Fact #6: In September 1993, Israel and the Palestine Liberation Organization (PLO) reached an agreement, known as the Oslo Accords, offering the hope for peace. But eight months later, PLO Chairman Yasser Arafat confirmed the suspicions of many that he was not honest, when he was caught on tape in a Johannesburg mosque asserting that the agreement was nothing more than a temporary truce until final victory.
Fact #7: In 1994, Jordan’s King Hussein, following in the footsteps of Egyptian President Sadat, reached an agreement with Israel, again demonstrating Israel’s readiness for peace — and willingness to make territorial sacrifices when sincere Arab leaders come forward.
Fact #8: In 2000-1, Israeli Prime Minister Ehud Barak, leading a left-of-center government and supported by the Clinton administration, offered a groundbreaking two-state arrangement to Arafat, including a bold compromise on Jerusalem. Not only did the Palestinian leader reject the offer, but he shockingly told Clinton that Jews never had any historical connection to Jerusalem, gave no counter-offer, and triggered a new wave of Palestinian violence that led to more than 1,000 Israeli fatalities (proportionately equivalent to 40,000 Americans).
Fact #9: In 2008, three years after Israeli Prime Minister Ariel Sharon unilaterally withdrew all Israeli soldiers and settlers from Gaza — only to see Hamas seize control and destroy another chance for co-existence — Israeli Prime Minister Ehud Olmert went even further than Barak in extending an olive branch to the Palestinian Authority. He offered a still more generous two-state proposal, but got no formal response from Mahmoud Abbas, Arafat’s successor. A Palestinian negotiator subsequently acknowledged in the media that the Israeli plan would have given his side the equivalent of 100 percent of the disputed lands under discussion.
Fact #10: At the request of the Obama administration, Israeli Prime Minister Benjamin Netanyahu agreed to a 10-month freeze on settlement-building in 2010, as a good-faith gesture to lure the Palestinians back to the table. Regrettably, it failed. The Palestinians didn’t show up.
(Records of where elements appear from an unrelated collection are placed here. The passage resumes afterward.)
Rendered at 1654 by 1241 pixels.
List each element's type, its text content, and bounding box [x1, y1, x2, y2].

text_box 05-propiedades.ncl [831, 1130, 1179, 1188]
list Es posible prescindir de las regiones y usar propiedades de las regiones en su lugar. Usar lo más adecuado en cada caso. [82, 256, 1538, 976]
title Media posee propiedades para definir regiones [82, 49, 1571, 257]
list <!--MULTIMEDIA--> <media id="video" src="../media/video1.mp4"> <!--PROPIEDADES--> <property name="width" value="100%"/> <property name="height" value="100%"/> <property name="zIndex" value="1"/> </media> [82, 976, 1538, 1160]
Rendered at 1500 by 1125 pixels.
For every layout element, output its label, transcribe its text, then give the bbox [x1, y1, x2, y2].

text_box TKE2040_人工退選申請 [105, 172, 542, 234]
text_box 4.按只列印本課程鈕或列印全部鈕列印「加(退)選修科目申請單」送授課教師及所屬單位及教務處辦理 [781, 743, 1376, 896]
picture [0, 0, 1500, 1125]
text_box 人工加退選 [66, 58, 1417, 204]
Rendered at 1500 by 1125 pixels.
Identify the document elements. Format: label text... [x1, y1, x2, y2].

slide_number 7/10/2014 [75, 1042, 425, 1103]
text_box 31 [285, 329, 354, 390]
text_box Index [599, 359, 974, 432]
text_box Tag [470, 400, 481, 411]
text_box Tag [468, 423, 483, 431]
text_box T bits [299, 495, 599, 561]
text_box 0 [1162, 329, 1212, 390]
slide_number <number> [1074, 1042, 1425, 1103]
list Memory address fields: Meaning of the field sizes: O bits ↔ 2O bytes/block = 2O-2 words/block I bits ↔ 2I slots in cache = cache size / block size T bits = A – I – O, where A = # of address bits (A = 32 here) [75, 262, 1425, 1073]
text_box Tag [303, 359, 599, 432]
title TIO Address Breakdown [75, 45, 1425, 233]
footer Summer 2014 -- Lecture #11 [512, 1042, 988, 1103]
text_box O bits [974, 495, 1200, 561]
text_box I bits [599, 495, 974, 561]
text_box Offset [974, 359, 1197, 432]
Instead, they have since continued their strategy of incitement, attempts to bypass Israel, and face-to-face talks, by going to international organizations instead; denial of the age-old Jewish link to Jerusalem and, by extension, the region; and by providing lifetime financial support for captured terrorists and the families of suicide bombers.
Isn’t it high time to draw some obvious conclusions from these facts — to recognize the many lost opportunities to reach a settlement because of a consistent “no” from one side — and to call on the Palestinians to start saying “yes” for a change?